When searching for evidence of Farmers Insurance’s commitment to learning, look no further than its national advertising strategy: “We are Farmers. Bam pa rum pa rum pa rum,” the jingle goes. Many have seen the commercial, which touts the company’s learning organization, the University of Farmers.
“When you talk about commitment to learning, it’s hard not to think about the senior executives being committed to learning when our national advertising strategy is the University of Farmers,” said Annette Thompson, senior vice president and chief learning officer at Farmers Insurance.
Farmers’ commitment to learning has been clear since 2008, when the insurance brokerage created the CLO position and linked it with a reporting structure directly tied to its chief executive. Farmers executives are constantly participating in the university’s learning events, Thompson said.
For instance, the company pays a 10-member outside board of regents to help align Farmers’ learning organization with its overall business strategy. Thompson also participates in the company’s board of governors meetings and is a member of the executive-level office of general management. Her office reports its learning results quarterly, adjusting the learning strategy to meet the varying needs of the business.

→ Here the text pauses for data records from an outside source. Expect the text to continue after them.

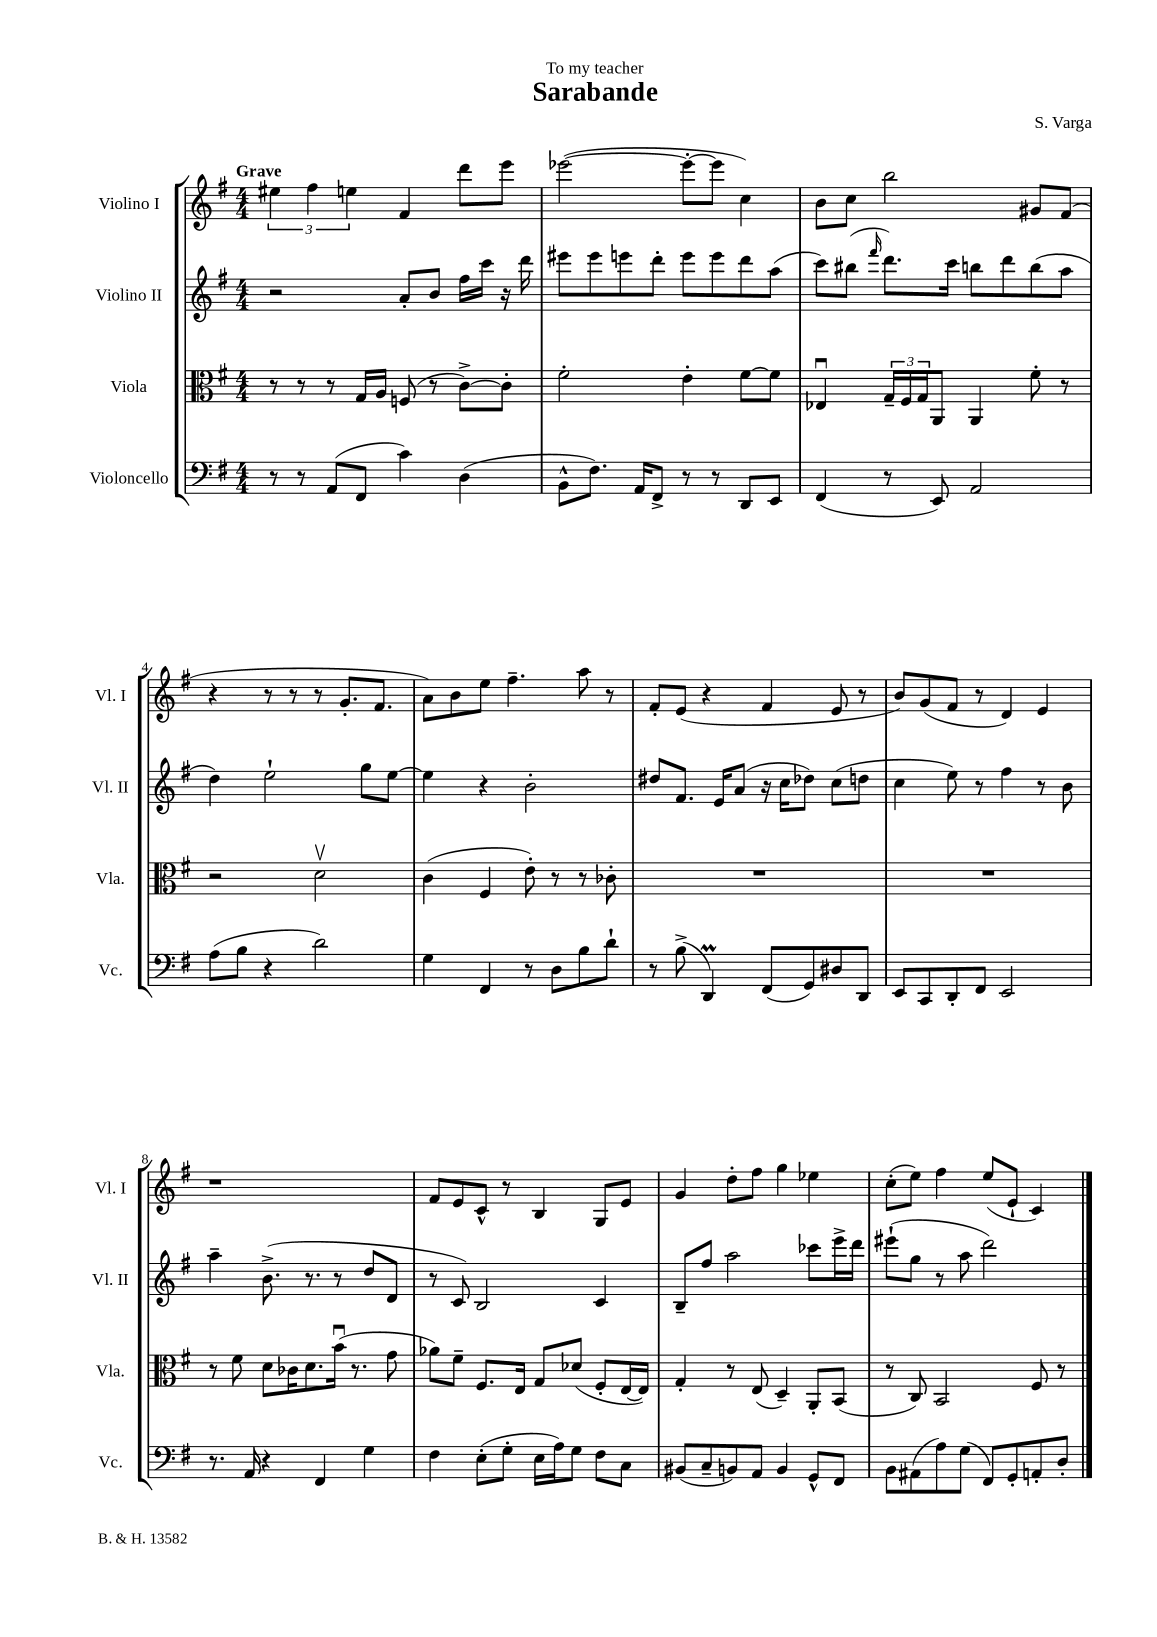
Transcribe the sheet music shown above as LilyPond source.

\header { title = "Sarabande" composer = "S. Varga" dedication = "To my teacher" }
<<
\new StaffGroup <<
\new Staff = "s0" \with { instrumentName = "Violino I" shortInstrumentName = "Vl. I" } {
    \clef treble \key g \major \numericTimeSignature \time 4/4 \tempo "Grave"
    \tuplet 3/2 { eis''4 fis''4 e''4 } fis'4 d'''8 e'''8 |
    ees'''2~( ees'''8~-. ees'''8 c''4) |
    b'8 c''8 b''2 gis'8 fis'8( |
    r4 r8 r8 r8 g'8.-. fis'8. |
    a'8) b'8 e''8 fis''4.-- a''8 r8 |
    fis'8-. e'8( r4 fis'4 e'8 r8 |
    b'8) g'8( fis'8 r8 d'4) e'4 |
    r1 |
    fis'8 e'8 c'8-^ r8 b4 g8 e'8 |
    g'4 d''8-. fis''8 g''4 ees''4 |
    c''8-.( e''8) fis''4 e''8( e'8-! c'4) \bar "|." |
}
\new Staff = "s1" \with { instrumentName = "Violino II" shortInstrumentName = "Vl. II" } {
    \clef treble \key g \major \numericTimeSignature \time 4/4
    r2 a'8-. b'8 fis''16 c'''16 r16 d'''16 |
    eis'''8 eis'''8 e'''8 d'''8-. e'''8 e'''8 d'''8 a''8( |
    c'''8) bis''8( \grace { fis'''16 } d'''8.) c'''16 b''8 d'''8 b''8( a''8 |
    d''4) e''2-! g''8 e''8~ |
    e''4 r4 b'2-. |
    dis''8 fis'8. e'16 a'8( r16 c''16 des''8) c''8( d''8 |
    c''4 e''8) r8 fis''4 r8 b'8 |
    a''4-- b'8.->( r8. r8 d''8 d'8 |
    r8 c'8) b2 c'4 |
    b8-- fis''8 a''2 ces'''8 e'''16-> d'''16 |
    eis'''8-!( g''8 r8 a''8 d'''2) \bar "|." |
}
\new Staff = "s2" \with { instrumentName = "Viola" shortInstrumentName = "Vla." } {
    \clef alto \key g \major \numericTimeSignature \time 4/4
    r8 r8 r8 g16 a16 f8( r8 c'8~->) c'8-. |
    fis'2-. e'4-. fis'8~ fis'8 |
    ees4\downbow \tuplet 3/2 { g16-- fis16 g16 } a,8 a,4 fis'8-. r8 |
    r2 d'2\upbow |
    c'4( fis4 e'8-.) r8 r8 ces'8-. |
    R1 |
    R1 |
    r8 fis'8 d'8 ces'16 d'8. b'16\downbow( r8. g'8 |
    aes'8) fis'8-- fis8. e16 g8 des'8( fis8-. e16~ e16) |
    g4-. r8 e8( d4--) a,8-. b,8( |
    r8 c8) b,2 fis8 r8 \bar "|." |
}
\new Staff = "s3" \with { instrumentName = "Violoncello" shortInstrumentName = "Vc." } {
    \clef bass \key g \major \numericTimeSignature \time 4/4
    r8 r8 a,8( fis,8 c'4) d4( |
    b,8-^ fis8.) a,16 fis,8-> r8 r8 d,8 e,8 |
    fis,4( r8 e,8) a,2 |
    a8( b8 r4 d'2) |
    g4 fis,4 r8 d8 b8 d'8-! |
    r8 b8->( d,4\prall) fis,8( g,8) dis8 d,8 |
    e,8 c,8 d,8-. fis,8 e,2 |
    r8. a,16 r4 fis,4 g4 |
    fis4 e8-.( g8-. e16 a16) g8 fis8 c8 |
    bis,8( c8-- b,8) a,8 b,4 g,8-^ fis,8 |
    b,8 ais,8( a8) g8( fis,8) g,8-. a,8-. d8-. \bar "|." |
}
>>
>>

“We tie business outcomes to our learning programs, and we’re very aligned with the business,” she said. “And when you look at [other] organizations, that’s somewhat of a rarity in our business.”
The primary element that drives Farmers’ ability to connect learning to the business strategy is its metrics. University of Farmers measures nearly 25 percent of its learning programs on a Level 4 model based on the Kirkpatrick scale of metrics.
“Measurement has been part of our discipline since day one as a university,” said Art Dobrucki, University of Farmers director of learning strategy and performance. “Since the scope of the university has expanded, and we’ve integrated more learning units, the expectation and the practice of measuring across the Kirkpatrick framework is something that we’ve implemented deeply. No matter what learning unit we have in the learning organization, everybody is measuring deeply across the board from Level 1 to business outcomes. This allows us to internally demonstrate to our stakeholders the value that learning is bringing to the table.”
To stay ahead of the curve in learning program development — this ranges from traditional, classroom-based learning to virtual webinar training — Thompson said a heavy emphasis is placed on benchmarking. Putting its learning efforts on display — through Corporate University Exchange, Chief Learning Officer’s LearningElite and others — for others in the industry helps Farmers gauge its progress in the space and continuously evaluate how its learning strategy is structured.
“Different organizations think about learning differently,” Thompson said. “And even if you don’t place, it puts your organization in a position to really think about your strategy.”
Moving forward, aside from continuing to evaluate and experiment with new practices and technologies in the learning space, University of Farmers will capitalize on its ongoing leadership investment. Recently the company built a second learning campus, a 50,000-square-foot center in Grand Rapids, Mich., which opened in June 2011.
With a budget of roughly $121 million for the latest fiscal year, University of Farmers will continue to drive development and effectiveness for its leaders and agents, who in turn drive insurance sales and the business’ bottom line.
“We measure almost all of our sales curriculum in new business on the increase of new business sales pre- and post- [training],” Thompson said. “And most of our curriculum delivers, on average, about a 9.8 percent increase of new business sales post-participation.”
“We’ve made an investment in our folks in building a process that is the Farmers way of learning,” Dobrucki said.
“As budgets have gotten thinner, the university hasn’t taken any additional hits that any other function in the organization has taken,” Thompson said. “In fact, we’ve probably gotten more investment.”